→ EXERCISE PROMPT
Copy the entries below again, replacing every instance of "Rio de Janeiro" with "Rio" and leaving everything else unchanged.

→ SOURCE RECORDS
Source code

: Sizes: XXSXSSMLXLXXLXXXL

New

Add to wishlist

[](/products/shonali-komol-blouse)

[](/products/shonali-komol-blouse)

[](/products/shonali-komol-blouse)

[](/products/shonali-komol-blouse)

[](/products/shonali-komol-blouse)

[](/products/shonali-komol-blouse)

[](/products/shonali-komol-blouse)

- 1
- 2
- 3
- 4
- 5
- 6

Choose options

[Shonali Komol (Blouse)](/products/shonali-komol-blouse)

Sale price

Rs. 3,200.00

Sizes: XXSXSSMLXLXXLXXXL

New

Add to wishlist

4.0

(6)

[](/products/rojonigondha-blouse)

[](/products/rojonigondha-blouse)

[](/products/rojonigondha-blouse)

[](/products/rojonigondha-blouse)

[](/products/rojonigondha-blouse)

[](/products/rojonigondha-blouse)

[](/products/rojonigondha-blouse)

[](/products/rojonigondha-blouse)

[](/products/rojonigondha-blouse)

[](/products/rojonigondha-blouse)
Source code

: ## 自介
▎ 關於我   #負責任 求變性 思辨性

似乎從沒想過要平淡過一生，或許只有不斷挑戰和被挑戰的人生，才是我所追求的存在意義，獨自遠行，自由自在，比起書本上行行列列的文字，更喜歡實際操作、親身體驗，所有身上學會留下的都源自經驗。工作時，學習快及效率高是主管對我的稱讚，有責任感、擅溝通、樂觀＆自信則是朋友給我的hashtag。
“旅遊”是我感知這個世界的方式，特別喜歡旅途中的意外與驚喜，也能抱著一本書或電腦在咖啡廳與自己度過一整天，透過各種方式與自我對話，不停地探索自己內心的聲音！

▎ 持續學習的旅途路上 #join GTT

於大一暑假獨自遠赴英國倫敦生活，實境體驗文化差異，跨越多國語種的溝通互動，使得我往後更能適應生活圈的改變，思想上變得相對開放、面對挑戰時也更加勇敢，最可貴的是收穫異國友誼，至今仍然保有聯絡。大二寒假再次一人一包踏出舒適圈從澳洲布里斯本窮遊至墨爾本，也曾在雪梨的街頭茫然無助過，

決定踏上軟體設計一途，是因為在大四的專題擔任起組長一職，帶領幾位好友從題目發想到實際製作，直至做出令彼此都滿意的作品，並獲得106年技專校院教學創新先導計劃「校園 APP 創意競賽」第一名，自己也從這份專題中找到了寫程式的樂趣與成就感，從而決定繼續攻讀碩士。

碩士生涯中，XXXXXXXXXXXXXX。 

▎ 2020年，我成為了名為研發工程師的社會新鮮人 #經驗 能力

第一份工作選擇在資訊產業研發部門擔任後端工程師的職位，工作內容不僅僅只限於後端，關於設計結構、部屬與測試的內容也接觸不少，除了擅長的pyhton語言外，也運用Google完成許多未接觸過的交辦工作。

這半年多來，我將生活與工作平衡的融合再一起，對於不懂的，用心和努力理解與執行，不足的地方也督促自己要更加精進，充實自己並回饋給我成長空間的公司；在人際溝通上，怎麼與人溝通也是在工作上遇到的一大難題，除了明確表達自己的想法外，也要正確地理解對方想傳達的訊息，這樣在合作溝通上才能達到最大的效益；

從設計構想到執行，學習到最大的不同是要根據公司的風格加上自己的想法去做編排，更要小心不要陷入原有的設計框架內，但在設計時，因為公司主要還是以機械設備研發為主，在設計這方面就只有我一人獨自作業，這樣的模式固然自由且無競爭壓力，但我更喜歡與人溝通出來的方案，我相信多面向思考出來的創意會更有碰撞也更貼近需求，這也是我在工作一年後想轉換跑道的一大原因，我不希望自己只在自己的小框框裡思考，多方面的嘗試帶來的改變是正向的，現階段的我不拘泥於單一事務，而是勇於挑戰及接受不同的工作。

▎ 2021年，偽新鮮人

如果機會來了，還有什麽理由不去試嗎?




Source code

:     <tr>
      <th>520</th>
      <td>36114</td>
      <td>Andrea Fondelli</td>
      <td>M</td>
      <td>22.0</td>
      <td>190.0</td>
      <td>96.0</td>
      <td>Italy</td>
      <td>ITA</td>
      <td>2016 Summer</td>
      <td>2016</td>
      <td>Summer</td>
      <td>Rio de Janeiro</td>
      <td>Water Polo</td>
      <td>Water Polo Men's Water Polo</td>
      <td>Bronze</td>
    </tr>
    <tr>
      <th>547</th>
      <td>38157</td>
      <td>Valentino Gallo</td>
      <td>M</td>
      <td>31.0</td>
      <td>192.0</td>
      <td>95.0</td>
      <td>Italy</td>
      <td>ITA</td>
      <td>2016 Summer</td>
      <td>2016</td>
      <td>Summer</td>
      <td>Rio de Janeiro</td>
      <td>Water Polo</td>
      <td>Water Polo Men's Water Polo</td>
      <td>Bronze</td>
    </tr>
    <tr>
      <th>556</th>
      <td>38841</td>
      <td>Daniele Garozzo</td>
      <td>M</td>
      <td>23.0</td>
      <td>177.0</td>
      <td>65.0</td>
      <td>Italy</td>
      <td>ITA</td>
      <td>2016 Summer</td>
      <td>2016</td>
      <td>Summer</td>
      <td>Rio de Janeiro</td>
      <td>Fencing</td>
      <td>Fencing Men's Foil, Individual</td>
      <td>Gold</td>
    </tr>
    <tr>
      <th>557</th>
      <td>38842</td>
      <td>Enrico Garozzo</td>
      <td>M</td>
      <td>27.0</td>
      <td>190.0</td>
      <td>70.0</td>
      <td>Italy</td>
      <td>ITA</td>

→ SOLUTION
Source code

: Sizes: XXSXSSMLXLXXLXXXL

New

Add to wishlist

[](/products/shonali-komol-blouse)

[](/products/shonali-komol-blouse)

[](/products/shonali-komol-blouse)

[](/products/shonali-komol-blouse)

[](/products/shonali-komol-blouse)

[](/products/shonali-komol-blouse)

[](/products/shonali-komol-blouse)

- 1
- 2
- 3
- 4
- 5
- 6

Choose options

[Shonali Komol (Blouse)](/products/shonali-komol-blouse)

Sale price

Rs. 3,200.00

Sizes: XXSXSSMLXLXXLXXXL

New

Add to wishlist

4.0

(6)

[](/products/rojonigondha-blouse)

[](/products/rojonigondha-blouse)

[](/products/rojonigondha-blouse)

[](/products/rojonigondha-blouse)

[](/products/rojonigondha-blouse)

[](/products/rojonigondha-blouse)

[](/products/rojonigondha-blouse)

[](/products/rojonigondha-blouse)

[](/products/rojonigondha-blouse)

[](/products/rojonigondha-blouse)
Source code

: ## 自介
▎ 關於我   #負責任 求變性 思辨性

似乎從沒想過要平淡過一生，或許只有不斷挑戰和被挑戰的人生，才是我所追求的存在意義，獨自遠行，自由自在，比起書本上行行列列的文字，更喜歡實際操作、親身體驗，所有身上學會留下的都源自經驗。工作時，學習快及效率高是主管對我的稱讚，有責任感、擅溝通、樂觀＆自信則是朋友給我的hashtag。
“旅遊”是我感知這個世界的方式，特別喜歡旅途中的意外與驚喜，也能抱著一本書或電腦在咖啡廳與自己度過一整天，透過各種方式與自我對話，不停地探索自己內心的聲音！

▎ 持續學習的旅途路上 #join GTT

於大一暑假獨自遠赴英國倫敦生活，實境體驗文化差異，跨越多國語種的溝通互動，使得我往後更能適應生活圈的改變，思想上變得相對開放、面對挑戰時也更加勇敢，最可貴的是收穫異國友誼，至今仍然保有聯絡。大二寒假再次一人一包踏出舒適圈從澳洲布里斯本窮遊至墨爾本，也曾在雪梨的街頭茫然無助過，

決定踏上軟體設計一途，是因為在大四的專題擔任起組長一職，帶領幾位好友從題目發想到實際製作，直至做出令彼此都滿意的作品，並獲得106年技專校院教學創新先導計劃「校園 APP 創意競賽」第一名，自己也從這份專題中找到了寫程式的樂趣與成就感，從而決定繼續攻讀碩士。

碩士生涯中，XXXXXXXXXXXXXX。 

▎ 2020年，我成為了名為研發工程師的社會新鮮人 #經驗 能力

第一份工作選擇在資訊產業研發部門擔任後端工程師的職位，工作內容不僅僅只限於後端，關於設計結構、部屬與測試的內容也接觸不少，除了擅長的pyhton語言外，也運用Google完成許多未接觸過的交辦工作。

這半年多來，我將生活與工作平衡的融合再一起，對於不懂的，用心和努力理解與執行，不足的地方也督促自己要更加精進，充實自己並回饋給我成長空間的公司；在人際溝通上，怎麼與人溝通也是在工作上遇到的一大難題，除了明確表達自己的想法外，也要正確地理解對方想傳達的訊息，這樣在合作溝通上才能達到最大的效益；

從設計構想到執行，學習到最大的不同是要根據公司的風格加上自己的想法去做編排，更要小心不要陷入原有的設計框架內，但在設計時，因為公司主要還是以機械設備研發為主，在設計這方面就只有我一人獨自作業，這樣的模式固然自由且無競爭壓力，但我更喜歡與人溝通出來的方案，我相信多面向思考出來的創意會更有碰撞也更貼近需求，這也是我在工作一年後想轉換跑道的一大原因，我不希望自己只在自己的小框框裡思考，多方面的嘗試帶來的改變是正向的，現階段的我不拘泥於單一事務，而是勇於挑戰及接受不同的工作。

▎ 2021年，偽新鮮人

如果機會來了，還有什麽理由不去試嗎?




Source code

:     <tr>
      <th>520</th>
      <td>36114</td>
      <td>Andrea Fondelli</td>
      <td>M</td>
      <td>22.0</td>
      <td>190.0</td>
      <td>96.0</td>
      <td>Italy</td>
      <td>ITA</td>
      <td>2016 Summer</td>
      <td>2016</td>
      <td>Summer</td>
      <td>Rio</td>
      <td>Water Polo</td>
      <td>Water Polo Men's Water Polo</td>
      <td>Bronze</td>
    </tr>
    <tr>
      <th>547</th>
      <td>38157</td>
      <td>Valentino Gallo</td>
      <td>M</td>
      <td>31.0</td>
      <td>192.0</td>
      <td>95.0</td>
      <td>Italy</td>
      <td>ITA</td>
      <td>2016 Summer</td>
      <td>2016</td>
      <td>Summer</td>
      <td>Rio</td>
      <td>Water Polo</td>
      <td>Water Polo Men's Water Polo</td>
      <td>Bronze</td>
    </tr>
    <tr>
      <th>556</th>
      <td>38841</td>
      <td>Daniele Garozzo</td>
      <td>M</td>
      <td>23.0</td>
      <td>177.0</td>
      <td>65.0</td>
      <td>Italy</td>
      <td>ITA</td>
      <td>2016 Summer</td>
      <td>2016</td>
      <td>Summer</td>
      <td>Rio</td>
      <td>Fencing</td>
      <td>Fencing Men's Foil, Individual</td>
      <td>Gold</td>
    </tr>
    <tr>
      <th>557</th>
      <td>38842</td>
      <td>Enrico Garozzo</td>
      <td>M</td>
      <td>27.0</td>
      <td>190.0</td>
      <td>70.0</td>
      <td>Italy</td>
      <td>ITA</td>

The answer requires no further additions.